払い戻しの目的としては、葬儀費用や医療費の支払い、当面の生活費などが想定されています。
2. 払戻しの上限額
以下の算式により、相続人1人につき、被相続人の預貯金残高の3分の1 × その人の法定相続分までの範囲で請求が可能です。
【払戻し上限額】 = 被相続人の預貯金残高 × 1/3 × 相続人の法定相続分
【例】
- 被相続人の預貯金残高:900万円
- 相続人:配偶者と子1人 → 法定相続分は各1/2
この場合、配偶者も子もそれぞれ:
900万円 × 1/3 × 1/2 = 150万円まで単独で請求可能
3. 対象となる金融資産
- 銀行、信用金庫、ゆうちょ銀行などの預貯金口座
- 普通預金、定期預金(金融機関により一部例外あり)
※株式、投資信託、保険契約などは対象外です。
4. 手続き方法
金融機関ごとに様式が定められており、以下のような書類の提出が求められます。
- 払戻し請求書
- 相続人であることを証明する書類(戸籍、除籍謄本など)
- 被相続人の預金残高が確認できる通帳や残高証明
- 本人確認書類(運転免許証など)
※金融機関によっては、他の相続人の同意がないことの確認書や、遺産分割協議中である旨の申告を求められる場合もあります。
5. 実務上の注意点
- この制度は仮払的な制度であり、遺産分割協議において最終的な相続分に調整されます
- 払戻しを受けた金額はその相続人が相続したものとしてカウントされます
- あくまでも緊急の支払いのための制度であり、大きな金額を引き出すことはできません
- 金融機関によっては払い戻し実務に時間を要することがあるため、早めの確認が必要です
6. まとめ
「預貯金の払戻し制度」は、遺産分割前でも相続人が単独で必要資金を確保できるという、実務上非常に有用な制度です。

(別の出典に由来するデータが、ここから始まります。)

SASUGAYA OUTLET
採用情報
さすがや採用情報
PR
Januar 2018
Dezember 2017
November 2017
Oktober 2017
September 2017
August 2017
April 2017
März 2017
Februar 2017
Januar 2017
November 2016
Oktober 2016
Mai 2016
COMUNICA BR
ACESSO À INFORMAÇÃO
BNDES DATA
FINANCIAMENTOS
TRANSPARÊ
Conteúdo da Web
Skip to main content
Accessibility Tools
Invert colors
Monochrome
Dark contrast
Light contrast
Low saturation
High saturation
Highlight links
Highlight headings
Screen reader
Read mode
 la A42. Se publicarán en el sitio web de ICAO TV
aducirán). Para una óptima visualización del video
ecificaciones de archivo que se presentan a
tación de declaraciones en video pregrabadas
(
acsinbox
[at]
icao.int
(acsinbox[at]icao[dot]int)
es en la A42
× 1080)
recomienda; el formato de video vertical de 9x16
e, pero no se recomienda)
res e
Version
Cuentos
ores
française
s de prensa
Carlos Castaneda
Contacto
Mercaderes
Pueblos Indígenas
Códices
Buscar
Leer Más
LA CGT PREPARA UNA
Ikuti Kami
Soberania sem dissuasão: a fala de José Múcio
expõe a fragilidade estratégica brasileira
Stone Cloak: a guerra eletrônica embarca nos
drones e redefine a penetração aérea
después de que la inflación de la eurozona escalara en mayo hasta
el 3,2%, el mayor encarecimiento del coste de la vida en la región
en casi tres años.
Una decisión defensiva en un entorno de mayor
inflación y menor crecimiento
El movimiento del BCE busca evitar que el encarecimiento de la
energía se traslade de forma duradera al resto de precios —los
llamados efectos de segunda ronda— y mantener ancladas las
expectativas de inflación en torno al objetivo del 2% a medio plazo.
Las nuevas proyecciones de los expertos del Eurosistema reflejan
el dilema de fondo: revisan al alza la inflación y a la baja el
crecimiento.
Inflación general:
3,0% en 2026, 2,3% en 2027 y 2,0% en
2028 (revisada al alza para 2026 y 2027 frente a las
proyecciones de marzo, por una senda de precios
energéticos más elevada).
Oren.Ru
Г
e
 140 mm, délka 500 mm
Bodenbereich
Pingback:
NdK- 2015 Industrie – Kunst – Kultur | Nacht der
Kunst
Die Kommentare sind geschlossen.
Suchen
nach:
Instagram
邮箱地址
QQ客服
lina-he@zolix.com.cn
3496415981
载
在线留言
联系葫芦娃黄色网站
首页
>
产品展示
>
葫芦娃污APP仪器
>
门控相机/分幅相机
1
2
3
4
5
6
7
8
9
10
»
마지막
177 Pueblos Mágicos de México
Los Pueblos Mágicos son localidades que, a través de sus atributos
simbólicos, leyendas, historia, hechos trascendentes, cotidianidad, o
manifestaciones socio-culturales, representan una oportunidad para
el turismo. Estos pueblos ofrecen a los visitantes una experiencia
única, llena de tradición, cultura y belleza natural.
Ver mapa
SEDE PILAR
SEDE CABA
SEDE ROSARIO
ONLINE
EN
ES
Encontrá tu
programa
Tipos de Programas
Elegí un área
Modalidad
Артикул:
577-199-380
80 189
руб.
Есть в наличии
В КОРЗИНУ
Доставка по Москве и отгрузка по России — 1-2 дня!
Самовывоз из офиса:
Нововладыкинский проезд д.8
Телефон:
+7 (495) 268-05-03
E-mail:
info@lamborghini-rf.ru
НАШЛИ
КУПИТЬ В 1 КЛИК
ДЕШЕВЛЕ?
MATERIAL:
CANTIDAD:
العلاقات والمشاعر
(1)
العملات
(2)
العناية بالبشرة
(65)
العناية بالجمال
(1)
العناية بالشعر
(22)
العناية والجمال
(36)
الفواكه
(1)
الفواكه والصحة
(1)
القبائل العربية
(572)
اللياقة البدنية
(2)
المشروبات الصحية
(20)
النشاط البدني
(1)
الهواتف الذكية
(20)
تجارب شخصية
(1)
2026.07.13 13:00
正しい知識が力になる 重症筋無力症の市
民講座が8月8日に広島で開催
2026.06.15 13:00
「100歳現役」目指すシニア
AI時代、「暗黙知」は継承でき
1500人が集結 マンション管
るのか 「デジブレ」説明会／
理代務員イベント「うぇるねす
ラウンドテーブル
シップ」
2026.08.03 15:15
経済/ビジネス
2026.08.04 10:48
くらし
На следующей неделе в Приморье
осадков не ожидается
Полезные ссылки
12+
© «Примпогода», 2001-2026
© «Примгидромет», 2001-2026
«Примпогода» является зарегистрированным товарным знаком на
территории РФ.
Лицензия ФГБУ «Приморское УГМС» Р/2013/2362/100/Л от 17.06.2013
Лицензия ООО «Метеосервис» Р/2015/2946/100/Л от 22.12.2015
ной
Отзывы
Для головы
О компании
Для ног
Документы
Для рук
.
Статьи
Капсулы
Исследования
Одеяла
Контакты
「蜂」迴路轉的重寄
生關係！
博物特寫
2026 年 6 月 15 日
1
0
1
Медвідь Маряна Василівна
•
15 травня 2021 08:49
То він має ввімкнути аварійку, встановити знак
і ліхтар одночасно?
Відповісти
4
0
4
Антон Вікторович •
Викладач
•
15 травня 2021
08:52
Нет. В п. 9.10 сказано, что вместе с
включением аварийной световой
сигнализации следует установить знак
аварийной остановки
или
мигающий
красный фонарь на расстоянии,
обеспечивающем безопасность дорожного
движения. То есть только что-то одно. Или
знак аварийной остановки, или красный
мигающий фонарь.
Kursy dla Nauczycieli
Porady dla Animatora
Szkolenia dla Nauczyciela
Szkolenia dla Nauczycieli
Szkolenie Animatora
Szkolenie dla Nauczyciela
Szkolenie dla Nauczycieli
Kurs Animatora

葬儀費用や入院費用、公共料金の支払いなど、急を要する場面ではぜひ活用すべき仕組みですが、あくまでも一時的な対応であることと、後の遺産分割協議での調整が必要あることには十分な注意が必要です。
スムーズな相続手続きのためにも、制度の内容を理解したうえで、戸籍など必要書類の準備と金融機関への事前確認を心がけましょう。